*** EXTRACTED RECORDS Section Begins ***
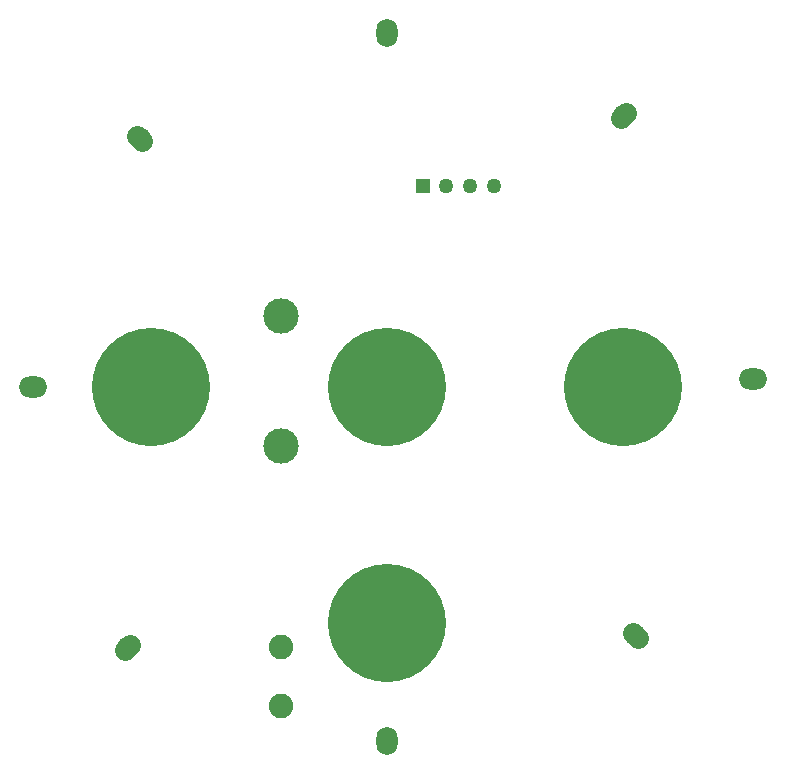
<source format=gbr>
G04 #@! TF.GenerationSoftware,KiCad,Pcbnew,(5.0.0)*
G04 #@! TF.CreationDate,2019-01-02T21:37:44-05:00*
G04 #@! TF.ProjectId,bikesenseCap,62696B6573656E73654361702E6B6963,REV B*
G04 #@! TF.SameCoordinates,Original*
G04 #@! TF.FileFunction,Soldermask,Bot*
G04 #@! TF.FilePolarity,Negative*
%FSLAX46Y46*%
G04 Gerber Fmt 4.6, Leading zero omitted, Abs format (unit mm)*
G04 Created by KiCad (PCBNEW (5.0.0)) date 01/02/19 21:37:44*
%MOMM*%
%LPD*%
G01*
G04 APERTURE LIST*
%ADD10C,10.000000*%
%ADD11R,1.270000X1.270000*%
%ADD12C,1.270000*%
%ADD13C,2.082800*%
%ADD14C,3.000000*%
%ADD15O,2.400000X1.800000*%
%ADD16C,1.800000*%
%ADD17C,1.800000*%
%ADD18O,1.800000X2.400000*%
G04 APERTURE END LIST*
D10*
G04 #@! TO.C,J5*
X150000000Y-120000000D03*
G04 #@! TD*
D11*
G04 #@! TO.C,J1*
X153000260Y-83000000D03*
D12*
X155001780Y-83000000D03*
X156998220Y-83000000D03*
X158999740Y-83000000D03*
G04 #@! TD*
D10*
G04 #@! TO.C,J2*
X130000000Y-100000000D03*
G04 #@! TD*
G04 #@! TO.C,J3*
X150000000Y-100000000D03*
G04 #@! TD*
G04 #@! TO.C,J4*
X170000000Y-100000000D03*
G04 #@! TD*
D13*
G04 #@! TO.C,J10*
X141000000Y-122000000D03*
G04 #@! TD*
G04 #@! TO.C,J11*
X141000000Y-127000000D03*
G04 #@! TD*
D14*
G04 #@! TO.C,REF\002A\002A*
X141000000Y-94000000D03*
G04 #@! TD*
G04 #@! TO.C,REF\002A\002A*
X141000000Y-105000000D03*
G04 #@! TD*
D15*
G04 #@! TO.C,D11*
X120000000Y-100000000D03*
G04 #@! TD*
D16*
G04 #@! TO.C,D12*
X129045000Y-78954600D03*
D17*
X128832868Y-78742468D02*
X129257132Y-79166732D01*
G04 #@! TD*
D16*
G04 #@! TO.C,D13*
X128045000Y-122045000D03*
D17*
X128257132Y-121832868D02*
X127832868Y-122257132D01*
G04 #@! TD*
D18*
G04 #@! TO.C,D14*
X150000000Y-70000000D03*
G04 #@! TD*
G04 #@! TO.C,D15*
X150000000Y-130000000D03*
G04 #@! TD*
D16*
G04 #@! TO.C,D16*
X170045000Y-77000000D03*
D17*
X169832868Y-77212132D02*
X170257132Y-76787868D01*
G04 #@! TD*
D16*
G04 #@! TO.C,D17*
X171000000Y-121000000D03*
D17*
X171212132Y-121212132D02*
X170787868Y-120787868D01*
G04 #@! TD*
D15*
G04 #@! TO.C,D18*
X181000000Y-99350000D03*
G04 #@! TD*
M02*

</source>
*** EXTRACTED RECORDS Section Ends ***
• PROBLEM: Hand back the records above exactly, leaving out every picture.

• ANSWER TO THIS EXERCISE:
<source format=gbr>
G04 #@! TF.GenerationSoftware,KiCad,Pcbnew,(5.0.0)*
G04 #@! TF.CreationDate,2019-01-02T21:37:44-05:00*
G04 #@! TF.ProjectId,bikesenseCap,62696B6573656E73654361702E6B6963,REV B*
G04 #@! TF.SameCoordinates,Original*
G04 #@! TF.FileFunction,Soldermask,Bot*
G04 #@! TF.FilePolarity,Negative*
%FSLAX46Y46*%
G04 Gerber Fmt 4.6, Leading zero omitted, Abs format (unit mm)*
G04 Created by KiCad (PCBNEW (5.0.0)) date 01/02/19 21:37:44*
%MOMM*%
%LPD*%
G01*
G04 APERTURE LIST*
%ADD10C,10.000000*%
%ADD11R,1.270000X1.270000*%
%ADD12C,1.270000*%
%ADD13C,2.082800*%
%ADD14C,3.000000*%
%ADD15O,2.400000X1.800000*%
%ADD16C,1.800000*%
%ADD17C,1.800000*%
%ADD18O,1.800000X2.400000*%
G04 APERTURE END LIST*
D10*
G04 #@! TO.C,J5*
X150000000Y-120000000D03*
G04 #@! TD*
D11*
G04 #@! TO.C,J1*
X153000260Y-83000000D03*
D12*
X155001780Y-83000000D03*
X156998220Y-83000000D03*
X158999740Y-83000000D03*
G04 #@! TD*
D10*
G04 #@! TO.C,J2*
X130000000Y-100000000D03*
G04 #@! TD*
G04 #@! TO.C,J3*
X150000000Y-100000000D03*
G04 #@! TD*
G04 #@! TO.C,J4*
X170000000Y-100000000D03*
G04 #@! TD*
D13*
G04 #@! TO.C,J10*
X141000000Y-122000000D03*
G04 #@! TD*
G04 #@! TO.C,J11*
X141000000Y-127000000D03*
G04 #@! TD*
D14*
G04 #@! TO.C,REF\002A\002A*
X141000000Y-94000000D03*
G04 #@! TD*
G04 #@! TO.C,REF\002A\002A*
X141000000Y-105000000D03*
G04 #@! TD*
D15*
G04 #@! TO.C,D11*
X120000000Y-100000000D03*
G04 #@! TD*
D16*
G04 #@! TO.C,D12*
X129045000Y-78954600D03*
D17*
X128832868Y-78742468D02*
X129257132Y-79166732D01*
G04 #@! TD*
D16*
G04 #@! TO.C,D13*
X128045000Y-122045000D03*
D17*
X128257132Y-121832868D02*
X127832868Y-122257132D01*
G04 #@! TD*
D18*
G04 #@! TO.C,D14*
X150000000Y-70000000D03*
G04 #@! TD*
G04 #@! TO.C,D15*
X150000000Y-130000000D03*
G04 #@! TD*
D16*
G04 #@! TO.C,D16*
X170045000Y-77000000D03*
D17*
X169832868Y-77212132D02*
X170257132Y-76787868D01*
G04 #@! TD*
D16*
G04 #@! TO.C,D17*
X171000000Y-121000000D03*
D17*
X171212132Y-121212132D02*
X170787868Y-120787868D01*
G04 #@! TD*
D15*
G04 #@! TO.C,D18*
X181000000Y-99350000D03*
G04 #@! TD*
M02*

</source>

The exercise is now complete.